• **Fragmento**:
══════════════════════════════

El 17 de noviembre de 1901 en av. de la Paz # 4 se celebró un baile suntuoso y extraño.


En el interior, Ignacio de la Torre, yerno de Porfirio Díaz, maquillado y vestido de odalisca, se divertía con los invitados comiendo uvas de un racimo, y daba una en la boca a otro joven y mostraba coqueto, su vestido.

Jóvenes de frac, otros con atuendos de geishas, hadas, princesas... bailaban y se abrazan alegres. De repente, “una hada” entró gritando: "¡La policía! ¡La policía!".


Los agentes los arrestaron; empujones y jaloneos; Nacho logró esconderse en la biblioteca, pero lo encontraron.


Porfirio Díaz fué informado por Manuel Romero Rubio al que le ordenó tratar el asunto con discreción y evitar que la prensa se enterára.


Romero Rubio explicó que eran 42 detenidos, le extendió a Díaz la lista con los nombres, todos conocidos", incluyendo a Ignacio de la Torre.


El presidente Díaz leyó y tachó un renglón diciendo:


-Son 41,


-42, Señor.


-¡41 don Manuel!...


-Comprendo, 41.


-Evite el escándalo; y, déjelos salir discretamente.

══════════════════════════════

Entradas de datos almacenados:
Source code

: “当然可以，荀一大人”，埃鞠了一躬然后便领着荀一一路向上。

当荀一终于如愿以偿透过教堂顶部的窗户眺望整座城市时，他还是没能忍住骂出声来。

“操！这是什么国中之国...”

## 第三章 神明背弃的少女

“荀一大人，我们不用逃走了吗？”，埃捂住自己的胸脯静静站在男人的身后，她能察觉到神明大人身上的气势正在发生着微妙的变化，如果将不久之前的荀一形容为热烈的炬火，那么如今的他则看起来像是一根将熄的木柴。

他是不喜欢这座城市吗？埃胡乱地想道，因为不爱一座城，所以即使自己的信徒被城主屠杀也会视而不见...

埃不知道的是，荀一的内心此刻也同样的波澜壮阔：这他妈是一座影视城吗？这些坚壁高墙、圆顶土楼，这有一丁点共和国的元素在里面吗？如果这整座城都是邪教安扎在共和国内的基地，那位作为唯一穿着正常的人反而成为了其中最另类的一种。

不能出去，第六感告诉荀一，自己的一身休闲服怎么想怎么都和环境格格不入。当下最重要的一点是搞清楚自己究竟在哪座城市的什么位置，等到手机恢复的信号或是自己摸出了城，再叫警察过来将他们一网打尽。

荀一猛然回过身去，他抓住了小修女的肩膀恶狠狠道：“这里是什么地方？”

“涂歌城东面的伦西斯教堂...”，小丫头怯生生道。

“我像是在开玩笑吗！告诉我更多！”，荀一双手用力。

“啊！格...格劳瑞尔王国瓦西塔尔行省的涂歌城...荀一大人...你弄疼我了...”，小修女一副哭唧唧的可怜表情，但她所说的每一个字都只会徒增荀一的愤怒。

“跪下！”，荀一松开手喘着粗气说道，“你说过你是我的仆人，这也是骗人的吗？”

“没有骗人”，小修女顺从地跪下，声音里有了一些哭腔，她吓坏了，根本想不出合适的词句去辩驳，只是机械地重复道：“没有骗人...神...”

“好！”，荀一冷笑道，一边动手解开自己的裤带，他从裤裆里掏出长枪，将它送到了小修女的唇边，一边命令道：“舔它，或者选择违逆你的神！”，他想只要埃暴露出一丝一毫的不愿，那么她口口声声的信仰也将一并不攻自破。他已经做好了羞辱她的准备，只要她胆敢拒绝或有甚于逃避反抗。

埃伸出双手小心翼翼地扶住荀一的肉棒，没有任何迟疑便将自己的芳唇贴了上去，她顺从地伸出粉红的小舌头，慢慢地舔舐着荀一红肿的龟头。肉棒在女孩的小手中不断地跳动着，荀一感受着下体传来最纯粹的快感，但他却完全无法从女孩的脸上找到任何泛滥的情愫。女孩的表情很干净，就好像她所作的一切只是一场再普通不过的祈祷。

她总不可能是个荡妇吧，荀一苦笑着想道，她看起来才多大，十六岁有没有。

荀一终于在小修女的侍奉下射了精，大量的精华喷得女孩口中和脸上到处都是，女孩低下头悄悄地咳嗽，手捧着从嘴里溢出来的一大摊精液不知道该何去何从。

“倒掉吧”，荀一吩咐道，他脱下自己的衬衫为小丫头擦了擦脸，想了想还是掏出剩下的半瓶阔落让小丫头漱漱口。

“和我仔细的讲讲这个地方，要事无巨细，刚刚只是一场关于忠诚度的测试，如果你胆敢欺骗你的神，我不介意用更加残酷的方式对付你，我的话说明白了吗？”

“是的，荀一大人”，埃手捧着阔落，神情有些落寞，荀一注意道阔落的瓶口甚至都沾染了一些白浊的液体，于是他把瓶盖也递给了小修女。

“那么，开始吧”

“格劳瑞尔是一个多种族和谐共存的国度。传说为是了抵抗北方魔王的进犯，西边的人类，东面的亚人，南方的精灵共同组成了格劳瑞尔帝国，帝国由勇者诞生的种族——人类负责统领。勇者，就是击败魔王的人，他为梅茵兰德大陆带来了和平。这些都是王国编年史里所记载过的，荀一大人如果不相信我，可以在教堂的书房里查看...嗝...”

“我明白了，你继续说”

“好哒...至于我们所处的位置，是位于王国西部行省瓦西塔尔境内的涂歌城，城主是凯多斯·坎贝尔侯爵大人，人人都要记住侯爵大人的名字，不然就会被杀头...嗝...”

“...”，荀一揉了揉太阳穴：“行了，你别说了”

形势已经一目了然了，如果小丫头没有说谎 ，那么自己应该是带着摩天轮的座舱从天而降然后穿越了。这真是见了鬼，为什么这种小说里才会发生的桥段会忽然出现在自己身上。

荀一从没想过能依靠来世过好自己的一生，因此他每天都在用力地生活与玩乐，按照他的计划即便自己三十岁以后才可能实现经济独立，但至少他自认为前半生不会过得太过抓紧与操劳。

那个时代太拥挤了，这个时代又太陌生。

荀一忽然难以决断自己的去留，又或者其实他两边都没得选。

══════════════════════════════

• **Tareas por resolver**:
1 > ¿En qué dirección se celebró el baile del 17 de noviembre de 1901, según el fragmento?
2 > Resume en una o dos oraciones el párrafo del fragmento que empieza con "Jóvenes de frac, otros con atuendos" y conserva sus datos principales.
3 > Continúa el relato del baile de 1901 a partir de la última línea del fragmento.

• **Resultados por tarea**:
1 > En la avenida de la Paz número 4.

2 > Jóvenes vestidos de frac o disfrazados de geishas, hadas y princesas bailaban y se abrazaban alegres hasta que alguien vestido de hada entró de repente gritando que llegaba la policía.

3 >
En su despacho Díaz, exaltado y asqueado, reprendió a Ignacio por lo ocurrido:


-No lo entiendo. ¡Y no me expliques, esas porquerías jamás las podré entender!, ¡ni quiero!... ¿Amada lo sabe?, (era su hija y esposa de Ignacio),


-No. señor.


-¡Ni lo hagas! Mira Nacho, no me tomes por un imbécil, ¡punta de maricas! No te he salvado del escándalo ni de tus líos porque te considere un hombre digno, sino porque la familia del Presidente de la República, debe ser intachable, ¿Lo oyes?...


Todos querían saber quienes eran los arrestados, y ciertamente había una lista con sus nombres.

El problema era que muchos de esos nombres eran de políticos o empresarios importantes, y había que mantener la imagen ante todo. Así que se dio libertad a algunos, mientras que a otros fueron llevados a Lecumberri en la celda "J" (De ahí que, hasta nuestros tiempos, se le diga jotos a los homosexuales) para luego ser llevados a Yucatán para trabajos forzados…


De cualquier modo las fiestas continuaron, y los homosexuales siguieron festejando libramente su sexualidad, mientras no hubiera redadas.